* _ACTIVITY_: In the post about the phrase "barking mad," how far back does the writer say the 19th-century passages they found go?

Can anyone nail down the origin and first usage of the phrase...

“barking mad” (also, just "barking")?

Basic research shows two possible answers:

Barking, England supposedly had a mental institution attached to the abbey back in the medieval period.

However, according to the author of one post on -phrasefinder.org

”The problem with the asylum tale is the date - it is far too early. 'Barking mad' isn't medieval and began to appear in the language only around the beginning of the 20th century The first record of it that I can find in print is from the USA. The 11th November 1927 edition of the Oklahoma newspaper The Ada Evening News….”

This would seem to be incorrect. I have found a number of passages from the 19th century going back as far as 1826, mostly from BrE texts.

As well, I have only seen it in BrE usage such as in the Harry Potter series:

"Barking," said Uncle Vernon, "howling mad, the lot of them. You'll see. You just wait."

"Barking mad" - Ron on Hermione

"It's not my fault she's barking mad" - Harry referring to Madam Pince

Also, there is the obvious reference to a “mad dog”, as seen in the 1826 text.

“A very respectable paper in this county, too, only three years ago, published an account of a horse bitten by a presumed mad-dog, going barking mad. Who, after this, can depend on newspaper records of Hydrophobia ”

* _SUPPLIED ENTRIES_:
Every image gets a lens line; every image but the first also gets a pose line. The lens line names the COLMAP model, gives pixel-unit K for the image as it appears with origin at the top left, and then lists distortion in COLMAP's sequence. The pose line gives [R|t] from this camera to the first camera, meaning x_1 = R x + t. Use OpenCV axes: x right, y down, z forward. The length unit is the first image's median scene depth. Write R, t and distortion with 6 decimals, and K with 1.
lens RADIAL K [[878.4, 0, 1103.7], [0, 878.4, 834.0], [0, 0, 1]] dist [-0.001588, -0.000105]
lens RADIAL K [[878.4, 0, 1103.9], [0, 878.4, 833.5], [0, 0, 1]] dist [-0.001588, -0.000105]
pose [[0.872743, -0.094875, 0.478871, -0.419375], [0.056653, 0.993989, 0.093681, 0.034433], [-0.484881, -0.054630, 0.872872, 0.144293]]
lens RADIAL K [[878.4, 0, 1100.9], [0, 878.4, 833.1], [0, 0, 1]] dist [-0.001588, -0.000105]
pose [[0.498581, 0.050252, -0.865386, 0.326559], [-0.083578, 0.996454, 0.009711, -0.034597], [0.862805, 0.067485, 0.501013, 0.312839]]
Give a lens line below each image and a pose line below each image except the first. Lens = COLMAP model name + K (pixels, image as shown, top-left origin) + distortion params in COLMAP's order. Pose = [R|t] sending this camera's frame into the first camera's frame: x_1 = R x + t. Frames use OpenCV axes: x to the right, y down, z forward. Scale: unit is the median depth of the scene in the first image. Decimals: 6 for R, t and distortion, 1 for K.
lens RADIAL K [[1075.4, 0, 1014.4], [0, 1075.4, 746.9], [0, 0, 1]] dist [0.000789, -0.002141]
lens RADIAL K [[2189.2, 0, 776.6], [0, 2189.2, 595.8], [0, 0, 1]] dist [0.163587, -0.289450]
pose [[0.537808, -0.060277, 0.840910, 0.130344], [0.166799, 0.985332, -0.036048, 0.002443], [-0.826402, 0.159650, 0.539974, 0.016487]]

* _EXERCISE RESULT_: As far back as 1826.